The U.S. Securities and Exchange Commission (SEC) is closing in on the idea of giving the go-ahead of a bitcoin-based exchange-traded fund (ETF). All the commission needs to kickstart the initiative is more endorsement and the accompanying expert opinions.
SEC is now interested in a deal featuring a proposal made by Cboe, a company that wants to list and trade the SolidX Bitcoin Shares, an ETF, which was originally the idea of VanEck SolidX Bitcoin Trust.
The trust will seek to carry out investments exclusive to Bitcoin, as Cboe’s filings have revealed. The Trust will only serve as a vehicle to allow investors to swap money for bitcoin, but the organization itself will not engage itself with managing it.

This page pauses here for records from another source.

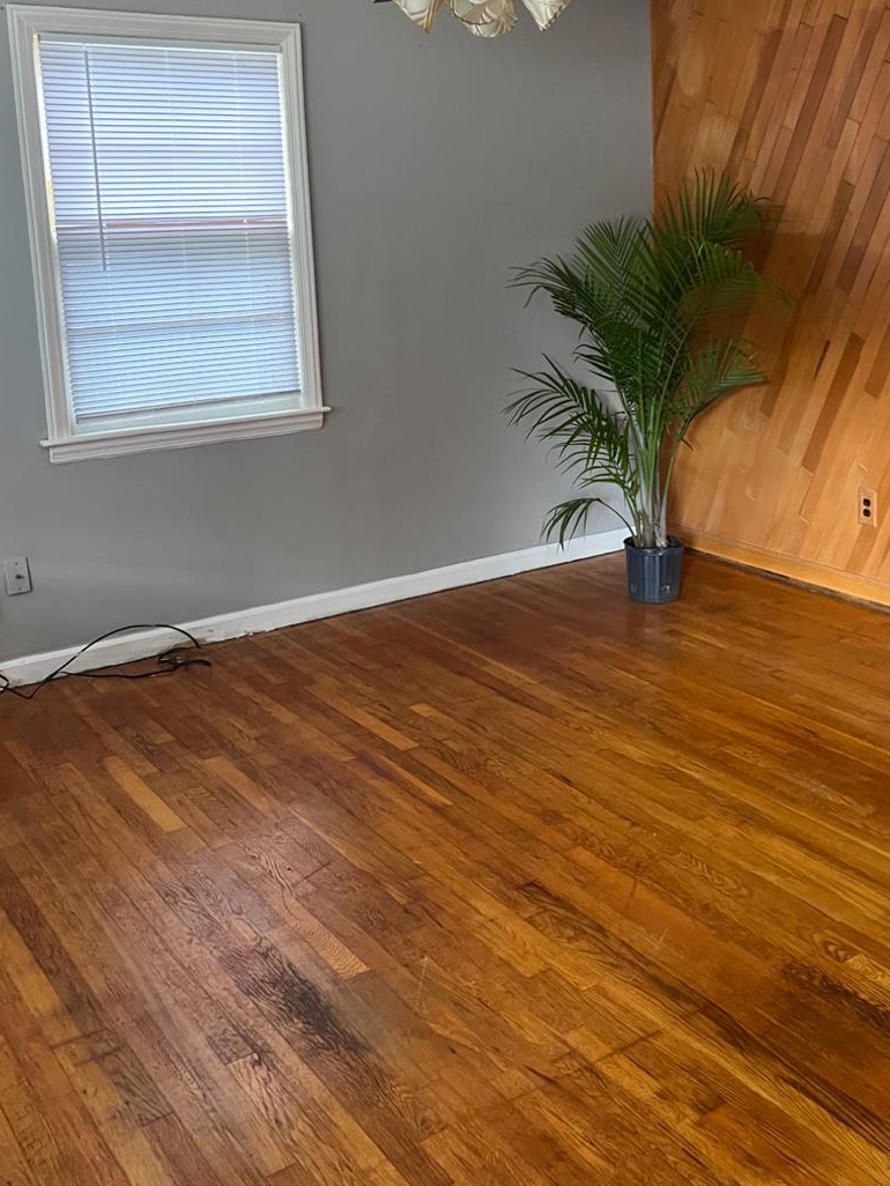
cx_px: 590
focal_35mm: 38
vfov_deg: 48.5
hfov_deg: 37.3
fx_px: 1302
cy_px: 444
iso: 250
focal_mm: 5.7
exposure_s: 1/60
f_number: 1.5
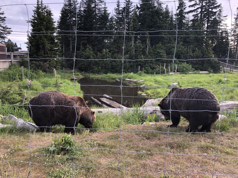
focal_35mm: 28
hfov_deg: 63.4
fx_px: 193
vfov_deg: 49.7
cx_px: 119
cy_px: 89
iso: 20
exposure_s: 1/176
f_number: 1.8
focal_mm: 3.99
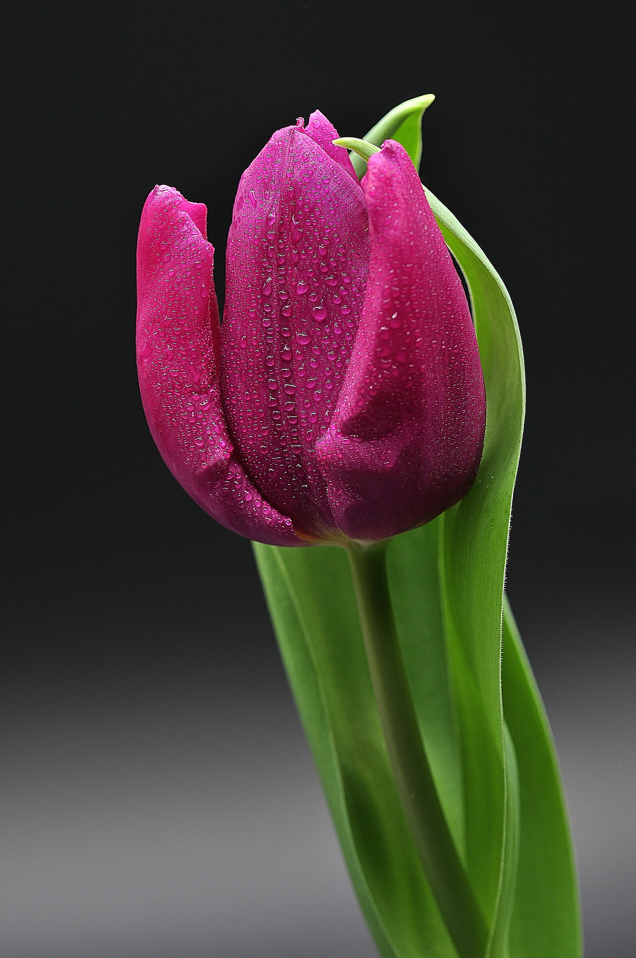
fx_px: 5978
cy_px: 479
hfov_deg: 6.1
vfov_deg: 9.2
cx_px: 318
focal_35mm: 225
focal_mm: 150
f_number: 5
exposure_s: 1/50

SEC is now seeking the opinion of potential investors who are interested in the proposal. Amid the overall gloom about cryptocurrencies, VanEck CEO Jan van Eck has remained largely upbeat about the nature of bitcoin. According to him, bitcoin is a legitimate investment option. He even compared it to a type of digital gold, allowing investors to create diverse portfolios.
All talks about the fund aside, the policy championed by SEC with regards to alt-coins and initial coin offerings (ICO) is rather confusing. The commission is still dithering over giving these assets a clear legal status, which may allow investors to pursue investment more actively and in a manner that is agreeable to everyone – i.e. legally.
According to TD Ameritrade who spoke to CNBC, JJ Kinahan, nobody was “quite sure what the rules were.” Meanwhile, SEC Chairman Jay Clayton riposted that the rules that determine what constitutes a security have been “pretty clear”, leaving little room for doubt.
Doubt, however, there is an SEC’s interpretation of a security is still very much a matter of interpretation. However, Clayton shed some light in his interview for CNBC, saying that when “people are investing in with the expectation of a return, that is an investment and a security”.
Clayton also argued that SEC isn’t going to change the way it defines securities just because new technologies have been unable to adapt. More specifically, he said:
“I understand that there is a great deal of discussion about those crypto assets, but again we are not going to relax our rules based on the level of discussion. We need to know that the pricing is certain. We need to know that the assets are there. We need to know it’s going to function as our retail investors would expect those products to function.”
Leaving SEC to push ahead with its current definition of a security may indeed prove difficult for investors who want to pursue cryptocurrencies, as defining the value of their assets will be difficult and a subject to constant market fluctuations.
However, before long, it’s likely that SEC will itself step in and start enforcing its regulations. As ICOs are understood as securities, the commission will have the right to exercise the full right of the law in at least these occasions.